MPDrive: Improving Spatial Understanding with Marker-Based Prompt Learning for Autonomous Driving
This work addresses spatial understanding challenges in autonomous driving VQA, offering a novel method to improve accuracy, but it is incremental as it builds on existing frameworks with a specific enhancement.
The paper tackles the problem of semantic gaps in spatial understanding for autonomous driving visual question answering by proposing MPDrive, a marker-based prompt learning framework that uses visual markers to represent spatial coordinates, achieving state-of-the-art performance on datasets like DriveLM and CODA-LM.

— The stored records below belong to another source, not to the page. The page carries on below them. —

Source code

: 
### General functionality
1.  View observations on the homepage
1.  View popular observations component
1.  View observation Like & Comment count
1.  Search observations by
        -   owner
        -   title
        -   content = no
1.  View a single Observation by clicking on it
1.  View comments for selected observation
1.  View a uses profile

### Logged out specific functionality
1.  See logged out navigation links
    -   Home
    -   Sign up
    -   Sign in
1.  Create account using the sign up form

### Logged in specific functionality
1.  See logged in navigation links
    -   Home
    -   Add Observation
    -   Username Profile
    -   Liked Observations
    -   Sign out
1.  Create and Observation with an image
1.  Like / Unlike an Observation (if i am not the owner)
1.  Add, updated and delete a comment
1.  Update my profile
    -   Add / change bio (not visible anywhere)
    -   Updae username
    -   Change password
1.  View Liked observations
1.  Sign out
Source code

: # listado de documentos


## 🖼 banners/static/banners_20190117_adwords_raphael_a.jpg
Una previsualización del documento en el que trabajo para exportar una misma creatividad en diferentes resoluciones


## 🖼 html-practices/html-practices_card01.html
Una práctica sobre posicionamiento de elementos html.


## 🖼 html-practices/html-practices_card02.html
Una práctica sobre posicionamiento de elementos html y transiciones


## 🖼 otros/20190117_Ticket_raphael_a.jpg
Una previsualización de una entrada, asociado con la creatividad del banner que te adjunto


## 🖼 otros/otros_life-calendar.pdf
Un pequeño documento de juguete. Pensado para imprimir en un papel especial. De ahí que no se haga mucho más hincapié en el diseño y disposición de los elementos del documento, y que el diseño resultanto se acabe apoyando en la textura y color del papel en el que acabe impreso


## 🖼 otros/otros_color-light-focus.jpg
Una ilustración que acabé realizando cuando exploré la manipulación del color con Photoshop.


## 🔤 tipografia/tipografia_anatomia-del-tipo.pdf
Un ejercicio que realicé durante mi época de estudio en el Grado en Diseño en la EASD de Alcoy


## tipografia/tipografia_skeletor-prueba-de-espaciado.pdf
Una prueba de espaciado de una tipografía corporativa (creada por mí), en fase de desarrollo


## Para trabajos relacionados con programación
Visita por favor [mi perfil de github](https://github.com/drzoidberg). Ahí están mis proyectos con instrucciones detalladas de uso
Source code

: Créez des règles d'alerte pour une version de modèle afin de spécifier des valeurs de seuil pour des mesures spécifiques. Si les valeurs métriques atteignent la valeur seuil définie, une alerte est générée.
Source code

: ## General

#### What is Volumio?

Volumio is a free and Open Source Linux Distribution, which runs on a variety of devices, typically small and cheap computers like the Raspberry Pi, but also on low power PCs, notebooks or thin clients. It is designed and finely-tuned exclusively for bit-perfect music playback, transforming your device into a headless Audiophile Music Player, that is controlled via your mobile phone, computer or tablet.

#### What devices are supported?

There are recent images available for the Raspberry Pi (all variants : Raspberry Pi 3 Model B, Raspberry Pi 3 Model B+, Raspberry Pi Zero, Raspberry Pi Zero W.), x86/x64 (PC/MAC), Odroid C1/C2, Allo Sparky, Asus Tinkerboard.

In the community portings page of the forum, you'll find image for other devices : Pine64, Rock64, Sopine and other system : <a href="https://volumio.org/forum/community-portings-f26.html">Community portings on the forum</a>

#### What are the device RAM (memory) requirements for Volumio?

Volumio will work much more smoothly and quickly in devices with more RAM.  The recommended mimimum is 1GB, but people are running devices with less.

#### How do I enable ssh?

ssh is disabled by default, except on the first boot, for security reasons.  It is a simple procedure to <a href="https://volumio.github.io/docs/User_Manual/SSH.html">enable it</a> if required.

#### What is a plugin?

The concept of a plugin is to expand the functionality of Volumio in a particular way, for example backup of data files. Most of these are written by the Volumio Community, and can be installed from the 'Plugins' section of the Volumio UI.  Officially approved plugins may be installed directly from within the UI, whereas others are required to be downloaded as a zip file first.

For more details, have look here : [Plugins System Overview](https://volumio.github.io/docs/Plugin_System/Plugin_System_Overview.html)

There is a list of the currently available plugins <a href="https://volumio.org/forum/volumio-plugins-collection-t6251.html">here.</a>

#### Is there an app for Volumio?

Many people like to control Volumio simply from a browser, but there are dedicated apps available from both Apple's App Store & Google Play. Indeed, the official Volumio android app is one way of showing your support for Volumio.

Autonomous driving visual question answering (AD-VQA) aims to answer questions related to perception, prediction, and planning based on given driving scene images, heavily relying on the model's spatial understanding capabilities. Prior works typically express spatial information through textual representations of coordinates, resulting in semantic gaps between visual coordinate representations and textual descriptions. This oversight hinders the accurate transmission of spatial information and increases the expressive burden. To address this, we propose a novel Marker-based Prompt learning framework (MPDrive), which represents spatial coordinates by concise visual markers, ensuring linguistic expressive consistency and enhancing the accuracy of both visual perception and spatial expression in AD-VQA. Specifically, we create marker images by employing a detection expert to overlay object regions with numerical labels, converting complex textual coordinate generation into straightforward text-based visual marker predictions. Moreover, we fuse original and marker images as scene-level features and integrate them with detection priors to derive instance-level features. By combining these features, we construct dual-granularity visual prompts that stimulate the LLM's spatial perception capabilities. Extensive experiments on the DriveLM and CODA-LM datasets show that MPDrive achieves state-of-the-art performance, particularly in cases requiring sophisticated spatial understanding.